* SUPPLIED PASSAGE:
|---|

As Connecticut battles a deadly pandemic in 2020, with 36,703 cases and 3,339 deaths reported as of May 16, we remember that communities like Old Lyme faced an even graver threat from influenza a century ago, when illness struck during the First World War.
By Carolyn Wakeman
Featured Image: Paul Thompson (photographer), “To Prevent Influenza!” Illustrated Daily News, New Haven (October 1918)
An estimated 675,000 people died in the United States when a raging viral illness swept through the country during World War I, spiking again in early 1919 after fighting had ended. In Connecticut, where 8,500 people died, “the epidemic of influenza was a blasting thing, many times more devastating than the war,” the Connecticut Health Bulletin reported. Military bases, crowded with recruits preparing for deployment in Europe, became early breeding grounds for influenza. The first cases in Connecticut appeared at the Naval Hospital in New London in early September 1918, and infection spread rapidly among the civilian population. When the epidemic “overran the State” in October, Connecticut’s State Council of Defense issued thirty thousand posters giving “rules for avoiding influenza.”[1]
Town of Old Lyme, Financial Report, 1919, Old Lyme Town Reports, Lyme Historical Society Archives at the Florence Griswold Museum.

|---|

* EXTRACTED INFORMATION:
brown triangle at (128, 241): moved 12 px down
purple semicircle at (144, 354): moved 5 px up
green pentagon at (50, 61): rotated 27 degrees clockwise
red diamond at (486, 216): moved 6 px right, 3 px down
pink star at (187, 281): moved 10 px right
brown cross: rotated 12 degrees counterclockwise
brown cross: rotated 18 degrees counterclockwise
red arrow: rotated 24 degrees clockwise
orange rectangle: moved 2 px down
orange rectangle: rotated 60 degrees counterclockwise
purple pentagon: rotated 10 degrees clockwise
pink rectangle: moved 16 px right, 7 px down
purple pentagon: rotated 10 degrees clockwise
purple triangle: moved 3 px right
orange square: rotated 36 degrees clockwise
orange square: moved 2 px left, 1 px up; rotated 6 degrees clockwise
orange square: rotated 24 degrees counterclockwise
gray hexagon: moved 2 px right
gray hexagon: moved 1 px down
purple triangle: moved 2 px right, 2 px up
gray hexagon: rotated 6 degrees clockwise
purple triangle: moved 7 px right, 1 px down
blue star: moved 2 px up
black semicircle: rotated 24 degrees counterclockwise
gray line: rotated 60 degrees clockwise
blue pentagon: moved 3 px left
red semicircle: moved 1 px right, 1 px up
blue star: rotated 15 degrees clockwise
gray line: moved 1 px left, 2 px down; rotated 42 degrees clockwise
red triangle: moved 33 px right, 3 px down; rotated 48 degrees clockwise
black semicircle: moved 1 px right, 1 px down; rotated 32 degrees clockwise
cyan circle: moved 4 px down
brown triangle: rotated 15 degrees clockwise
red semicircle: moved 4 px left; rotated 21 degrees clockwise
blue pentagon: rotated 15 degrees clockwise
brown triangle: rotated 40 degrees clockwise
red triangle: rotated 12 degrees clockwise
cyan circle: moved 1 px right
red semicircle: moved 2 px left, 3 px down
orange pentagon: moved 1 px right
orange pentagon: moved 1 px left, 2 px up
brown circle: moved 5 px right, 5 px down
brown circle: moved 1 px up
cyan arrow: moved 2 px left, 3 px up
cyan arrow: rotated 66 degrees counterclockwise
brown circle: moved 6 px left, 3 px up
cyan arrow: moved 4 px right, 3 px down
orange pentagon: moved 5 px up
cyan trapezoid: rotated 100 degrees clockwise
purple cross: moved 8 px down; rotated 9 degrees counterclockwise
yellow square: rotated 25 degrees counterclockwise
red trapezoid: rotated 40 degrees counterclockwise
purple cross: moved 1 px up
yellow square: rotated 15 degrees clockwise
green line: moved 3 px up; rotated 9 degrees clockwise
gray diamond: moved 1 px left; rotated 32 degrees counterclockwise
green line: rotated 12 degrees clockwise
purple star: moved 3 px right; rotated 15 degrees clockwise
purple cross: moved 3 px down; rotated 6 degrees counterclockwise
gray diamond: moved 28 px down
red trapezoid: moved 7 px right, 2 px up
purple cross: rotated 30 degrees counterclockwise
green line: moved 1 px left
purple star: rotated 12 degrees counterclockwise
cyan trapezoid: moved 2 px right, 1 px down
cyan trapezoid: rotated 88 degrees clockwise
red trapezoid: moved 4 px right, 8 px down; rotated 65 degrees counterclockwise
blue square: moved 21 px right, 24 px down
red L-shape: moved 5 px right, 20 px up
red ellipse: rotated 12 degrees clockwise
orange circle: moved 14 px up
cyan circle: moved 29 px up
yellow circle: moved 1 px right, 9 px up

|---|

* TASK INSTRUCTIONS:
Return everything in the influenza passage above from "As Connecticut battles" down to "First World War.", copied word for word.

* ANSWER SPACE:
As Connecticut battles a deadly pandemic in 2020, with 36,703 cases and 3,339 deaths reported as of May 16, we remember that communities like Old Lyme faced an even graver threat from influenza a century ago, when illness struck during the First World War.